It's Not Scandalous to Plead A Conflict of Interest
Sometimes, but rarely a defendant will move to strike pleadings that are "scandalous and prejudicial" under CPLR 3024(b). Sometimes it just does not work. In those instances, as in Armstrong v Blank Rome LLP 2014 NY Slip Op 30570(U) March 6, 2014 Sup Ct, NY County
Docket Number: 651881/2013 Judge: Anil C. Singh, the court disagrees and finds the pleadings to be necessary and proper. Defendants get to dismiss a GBL cause of action, but not the main claims.
Plaintiff commenced divorce proceedings against Michael Armstrong in June of 2009. On or about November 17, 2009, plaintiff retained the services of the defendants to represent her in these proceedings. Defendants undertook review of an extensive file generated by plaintiff's prior Counsel, and consented to a scheduling order obliging the parties to exchange documents by December 31, 2009, and sworn net worth statements by January 9, 2010. On April 7, 2010, defendants hired Martin I. Blaustein, C.P .A. to advise on marital spending and lifestyle, the value of Mr. Armstrong's professional licenses and components of the latter's income. Defendants, allegedly based on the strategic advice of their expert, Mr. Blaustein, advised plaintiff to waive valuation, for distributive purposes, of Mr. Armstrong's professional securities licenses. In waiving this valuation on counsel's advice, the plaintiff complains that she improvidently deprived herself of her marital share of an asset valued by her own expert, Mr. Blaustein, at $16,167,000.00.
The gravamen of plaintiffs conflict-of-interest allegations is the professional relationship between defendant Blank Rome and her ex-husband's employer, Morgan Stanley, for which Blank Rome was engaged in lucrative transactional representation in Pennsylvania. Plaintiff contends that the desire to maintain and augment Blank Rome's billings to Morgan Stanley, motivated the individual partners, defendants Norman Heller and Dylan Mitchell, as well as Blank Rome as an entity, to "throw her under the bus."
Plaintiff maintains that the position of her ex-husband, Mr. Armstrong, is so exalted at Goldman Sachs, and that his interests and his company's were so intertwined, as to lend credibility to her allegations. In any event, it is undisputed that no disclosure of this concμrrent professional engagement with Morgan Stanley was ever made to plaintiff, nor was any waiver thereof obtained from her. "In general, we may conclude that 'unnecessarily' pleaded means 'irrelevant.' We should test this by the rules of evidence and draw the rule accordingly .... (I)f the item would be admissible at trial under the evidentiary rules of relevancy, its inclusion in the pleading, whether or not it constitutes ideal pleading, would not justify a motion to strike under CPLR 3024."

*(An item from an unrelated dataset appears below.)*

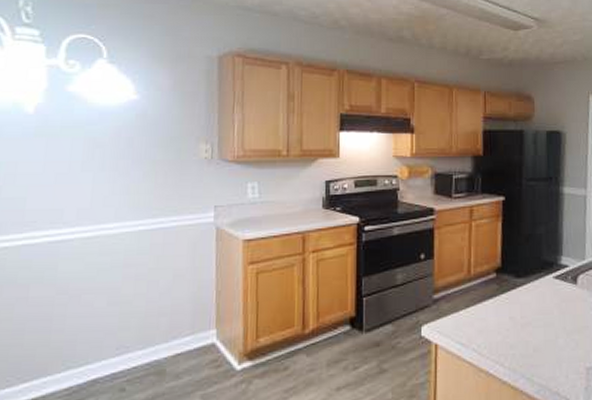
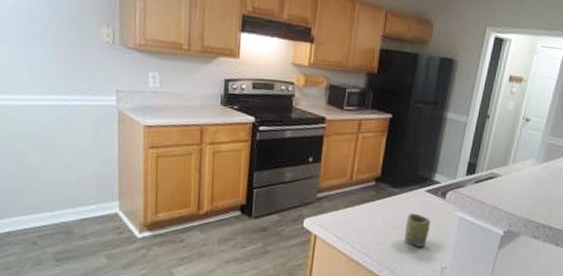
cup: none [537,305,566,346] -> present [404,213,431,247]

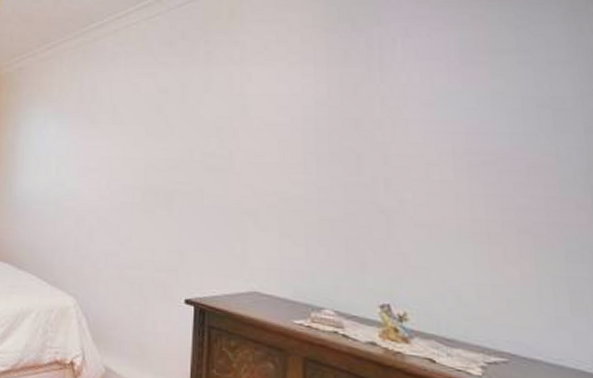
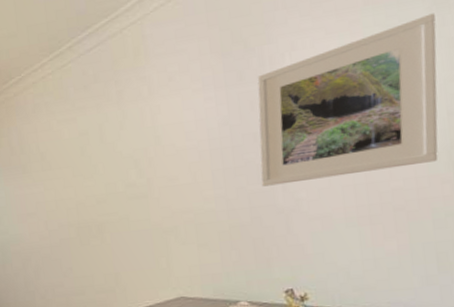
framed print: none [359,20,573,183] -> present [257,13,439,187]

(David D. Siegel, Practice Commentaries, McKinney's Cons Laws of N Y, Book 7B, CPLR C:3024:4 at 323 as cited in Soumayah v. Minelli, 41 AD3d 390, 393 [1st Dept 2007], app. withdrawn 9. NY3d 989) "'Where evidence of the facts pleaded in the allegations has any bearing on the subject matter of the litigation and is a proper subject of proof, the presence of such matter involves no prejudice and the allegations are not irrelevant to the cause of action pleaded' [citation omitted.]" Tomasello v Trump, 30 Misc 2d 643, 649 [Sup Ct, Queens County, 1961].) Measured by these standards, defendants have failed to show that the paragraphs complained of lack evidentiary relevance, apparent necessity, or have demonstrated any prejudice resulting from their inclusion. Accordingly, this branch of the motion to strike them is denied."